Working in collaboration with Dr Andrew King from The Royal Veterinary College, the research team set the finches a series of behavioural tests to understand the purpose of their bright appearance. They found that red-headed finches were more aggressive, while black-headed birds were bolder and took more risks.
Leah Williams, who studied the birds as part of her PhD project at LJMU, commented:
"We think that head colour is used as a signal of personality to other birds in the flock, so they know who to associate with. Earlier studies didn't look to see if these behaviours are aspects of these animals' personalities, because they didn't repeat them multiple times. We decided to look at these finches, because an Australian study had revealed that the red-headed ones are more aggressive, with red-heads dominant over black-headed finches."
Gouldian finches have extremely colourful plumage with either red, black, or – rarely – yellow-coloured heads. They live in open, subtropical woodland, where they nest in loose colonies, feeding mainly on grass seeds.
The research measured three aspects of personality – aggression, boldness and risk-taking – in the finches. They tested the birds' tendency to investigate an unfamiliar object, in this case, bundles of string dangling from a perch, to find out how bold they were. To test for risk-taking behaviour, they presented both kinds of birds with a cardboard cut-out silhouette of a typical predator like a hawk. For aggression, they put a feeder out for two hungry birds, with room for just one bird to eat.

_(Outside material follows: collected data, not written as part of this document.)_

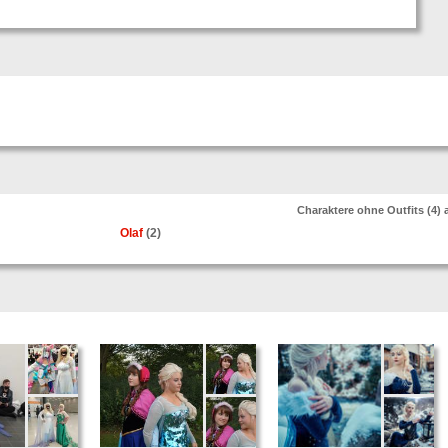
Charaktere ohne Outfits (4)
Olaf
(2)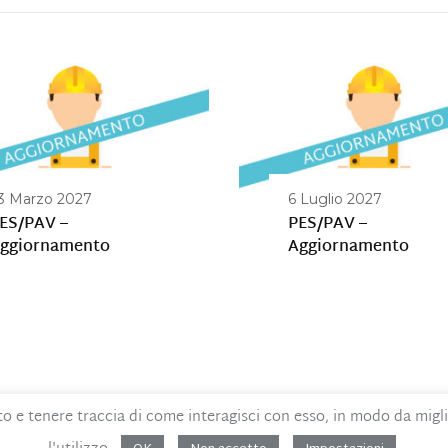
3 Marzo 2027
6 Luglio 2027
ES/PAV –
PES/PAV –
ggiornamento
Aggiornamento
to e tenere traccia di come interagisci con esso, in modo da migl
 Etico
MOG – Parte generale
Whistleblowing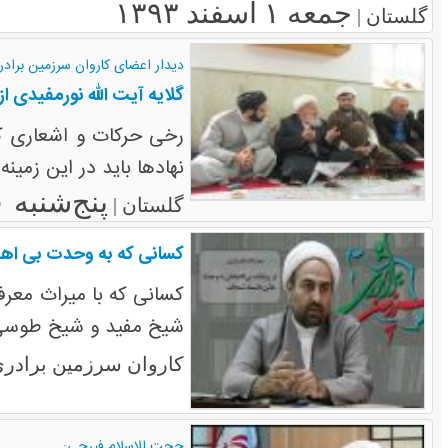
جمعه ۱ اسفند ۱۳۹۳
گلستان |
دیدار اعضای کاروان سرزمین برادر
گلایه آیت الله نورمفیدی
رخی حرکات و اشعاری ک
نهادها باید در این زمین
پنج‌شنبه ۳۰ بهمن ۱۳۹۳
گلستان |
کسانی که به وحدت بی اهتما
کسانی که با میراث معرفت
شیخ مفید و شیخ طوسی و
کاروان سرزمین برادری
حجت الاسلام فیرحی: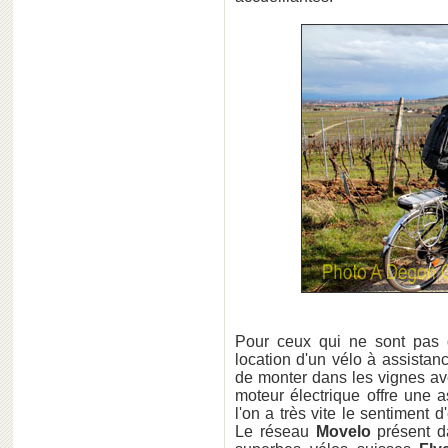
Pour ceux qui ne sont pas d
location d'un vélo à assistan
de monter dans les vignes ave
moteur électrique offre une 
l'on a très vite le sentiment 
Le réseau
Movelo
présent da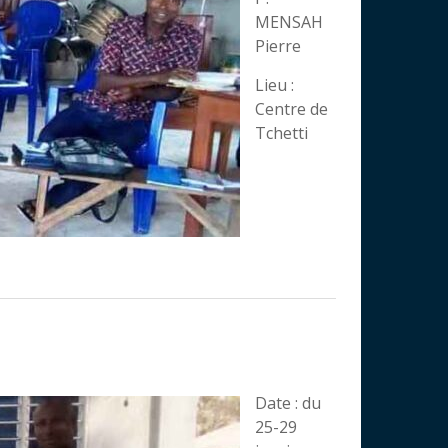
MENSAH
Pierre
Lieu :
Centre de
Tchetti
Date : du
25-29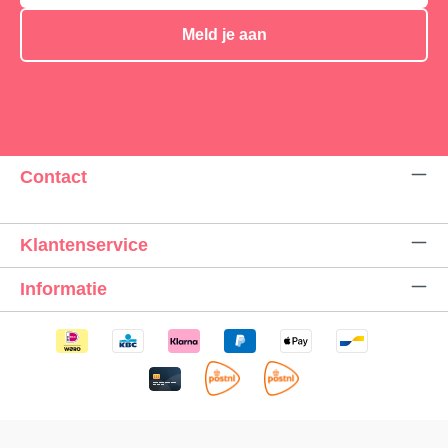
Meld je aan
Contact
Klantenservice
Informatie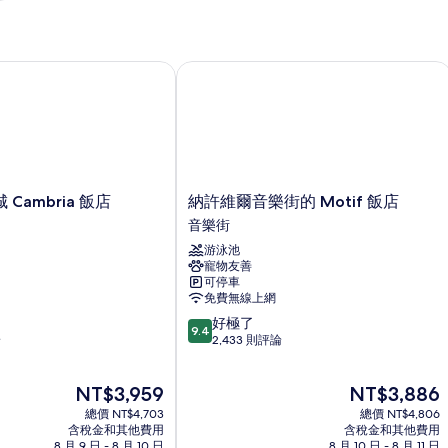
ambria 飯店
納許維爾音樂街的 Motif 飯店
納
Cambria 飯店
納許維爾音樂街的 Motif 飯店
許
音樂街
維
游泳池
爾
寵物友善
音
可停車
樂
免費無線上網
街
9.4
好極了
的
9.4
分，
論
2,433 則評論
Motif
滿
飯
分
店
現
現
NT$3,959
NT$3,886
10
音
在
在
分，
總價 NT$4,703
樂
總價 NT$4,806
價
價
好
含稅金和其他費用
含稅金和其他費用
街
格
格
8 月 9 日 - 8 月 10 日
8 月 10 日 - 8 月 11 日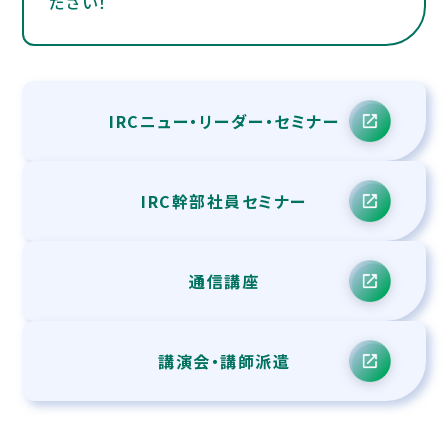
ださい！
IRCニュー・リーダー・
セミナー
IRC幹部社員セミナー
通信講座
講演会・講師派遣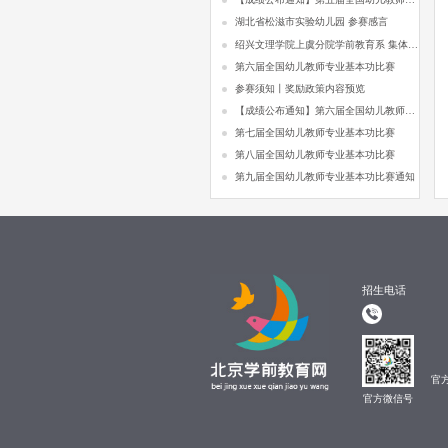
湖北省松滋市实验幼儿园 参赛感言
绍兴文理学院上虞分院学前教育系 集体合影
第六届全国幼儿教师专业基本功比赛
参赛须知丨奖励政策内容预览
【成绩公布通知】第六届全国幼儿教师专业基本功比赛
第七届全国幼儿教师专业基本功比赛
第八届全国幼儿教师专业基本功比赛
第九届全国幼儿教师专业基本功比赛通知
招生电话
官
官方微信号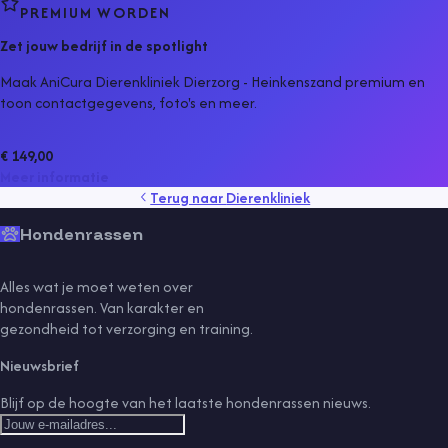
PREMIUM WORDEN
Zet jouw bedrijf in de spotlight
Maak AniCura Dierenkliniek Dierzorg - Heinkenszand premium en
toon contactgegevens, foto's en meer.
€ 149,00
Meer informatie
Terug naar
Dierenkliniek
Hondenrassen
Alles wat je moet weten over
hondenrassen. Van karakter en
gezondheid tot verzorging en training.
Nieuwsbrief
Blijf op de hoogte van het laatste hondenrassen nieuws.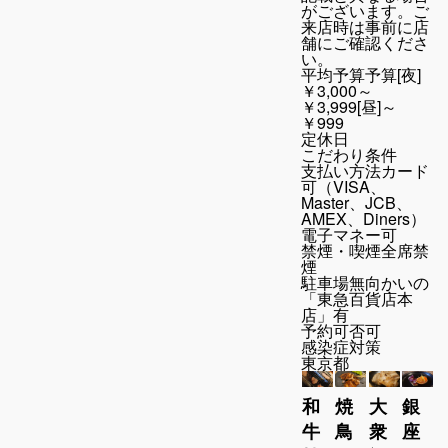
がございます。ご
来店時は事前に店
舗にご確認くださ
い。
平均予算
予算[夜]
￥3,000～
￥3,999[昼]～
￥999
定休日
こだわり条件
支払い方法
カード
可（VISA、
Master、JCB、
AMEX、Diners）
電子マネー可
禁煙・喫煙
全席禁
煙
駐車場
無向かいの
「東急百貨店本
店」有
予約可否
可
感染症対策
東京都
和
焼
大
銀
牛
鳥
衆
座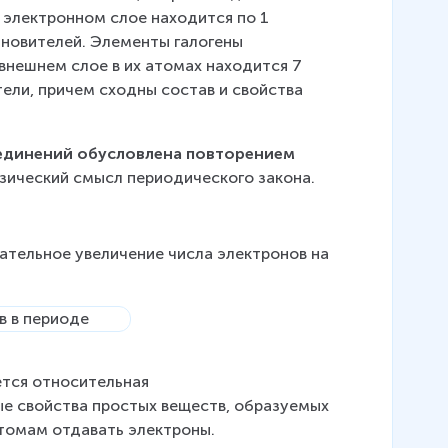
 электронном слое находится по 1 
ановителей. Элементы галогены 
 внешнем слое в их атомах находится 7 
ели, причем сходны состав и свойства 
единений обусловлена повторением 
изический смысл периодического закона.
ательное увеличение числа электронов на 
ется относительная 
е свойства простых веществ, образуемых 
томам отдавать электроны. 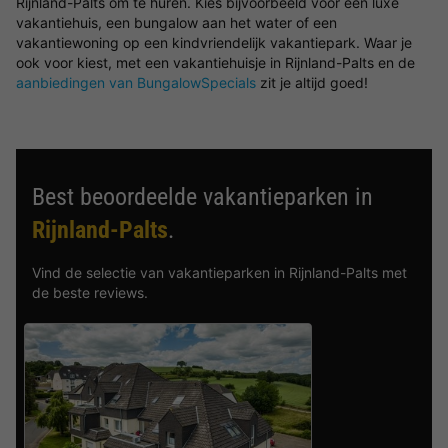
Rijnland-Palts om te huren. Kies bijvoorbeeld voor een luxe
vakantiehuis, een bungalow aan het water of een
vakantiewoning op een kindvriendelijk vakantiepark. Waar je
ook voor kiest, met een vakantiehuisje in Rijnland-Palts en de
aanbiedingen van BungalowSpecials
zit je altijd goed!
Best beoordeelde vakantieparken in
Rijnland-Palts
.
Vind de selectie van vakantieparken in Rijnland-Palts met
de beste reviews.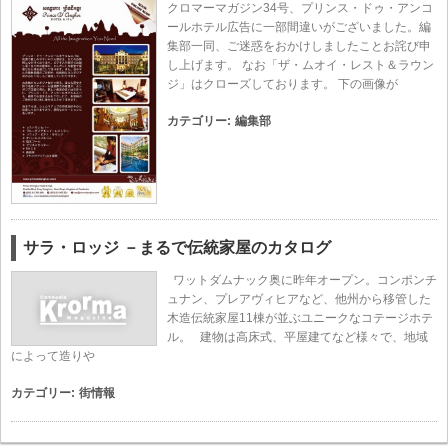
クロマーマガジン34号、プリンス・ドゥ・アンコ
ールホテル広告に一部間違いがございました。編
集部一同、ご迷惑をおかけしましたことお詫び申
し上げます。 なお「ザ・ムオイ・レスト＆ラウン
ジ」はクローズしております。 下の画像が
カテゴリー:
編集部
サラ・ロッジ －まるで伝統家屋のカタログ
ワットダムナック奥に昨年オープン。コンポンチ
ュナン、プレアヴィヒアなど、他州から移管した
木造伝統家屋11棟が並ぶユニークなコテージホテ
ル。 建物は高床式、平屋建てなど様々で、地域
によって造りや
カテゴリー:
街情報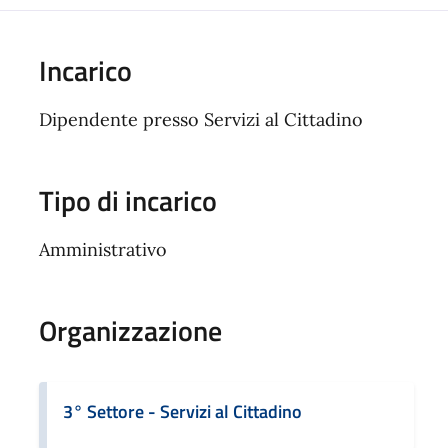
Incarico
Dipendente presso Servizi al Cittadino
Tipo di incarico
Amministrativo
Organizzazione
3° Settore - Servizi al Cittadino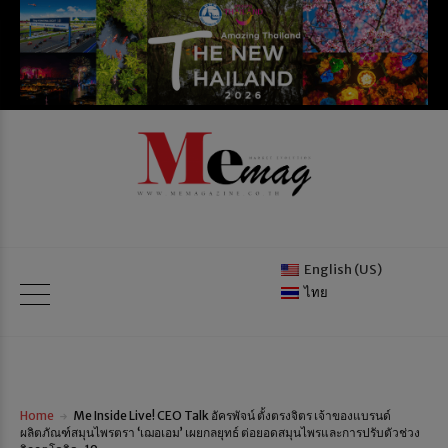
English (US)
ไทย
Home
Me Inside Live! CEO Talk อัครพัจน์ ตั้งตรงจิตร เจ้าของแบรนด์
ผลิตภัณฑ์สมุนไพรตรา ‘เฌอเอม’ เผยกลยุทธ์ ต่อยอดสมุนไพรและการปรับตัวช่วง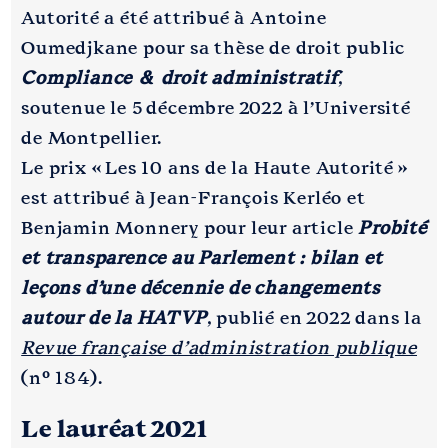
Autorité a été attribué à Antoine
Oumedjkane pour sa thèse de droit public
Compliance & droit administratif
,
soutenue le 5 décembre 2022 à l’Université
de Montpellier.
Le prix « Les 10 ans de la Haute Autorité »
est attribué à Jean-François Kerléo et
Benjamin Monnery pour leur article
Probité
et transparence au Parlement : bilan et
leçons d’une décennie de changements
autour de la HATVP
, publié en 2022 dans la
Revue française d’administration publique
(n° 184).
Le lauréat 2021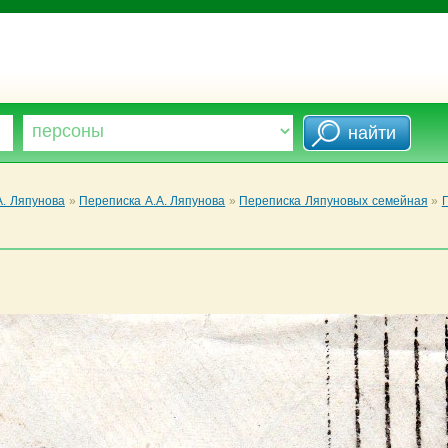
А. Ляпунова
»
Переписка А.А. Ляпунова
»
Переписка Ляпуновых семейная
»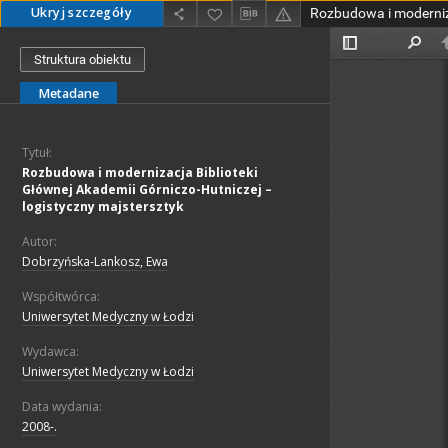
Ukryj szczegóły
Struktura obiektu
Metadane
Tytuł:
Rozbudowa i modernizacja Biblioteki
Głównej Akademii Górniczo-Hutniczej –
logistyczny majstersztyk
Autor:
Dobrzyńska-Lankosz, Ewa
Współtwórca:
Uniwersytet Medyczny w Łodzi
Wydawca:
Uniwersytet Medyczny w Łodzi
Data wydania:
2008-.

They wanted to see which birds would demonstrate aggressive behaviour to get at the food on offer. They found that red-headed birds are quicker to displace each other, or display threatening behaviour with an open beak than the black-headed finches are, exhibiting a fiery personality.
They also found that birds with black heads returned to feeders after being shown the hawk silhouette much sooner than red-headed birds did, revealing a risk-taking personality. Black-headed birds were also more likely to approach and touch the string before a red-headed finch would.
The researchers say their findings may explain differences in colours.
Dr Claudia Mettke-Hofmann, LJMU Lecturer in Animal Behaviour, added:
"Colour is clearly related to behaviour. Different colours may mean each bird uses different behavioural tactic."
The findings are published in the journal Animal Behaviour.
The study was funded by the Higher Education Funding Council for England (HEFCE) and the Natural Environment Research Council (NERC).
The research has received international coverage including interviews on the BBC Radio 4’s Today programme on 6th June, the BBC website, Planet Earth Online and The Daily Mail.
Image: males of the Gouldian finch. All three colour morphs occur in the wild; black is the most common, red comes second while yellow-headed is extremely rare.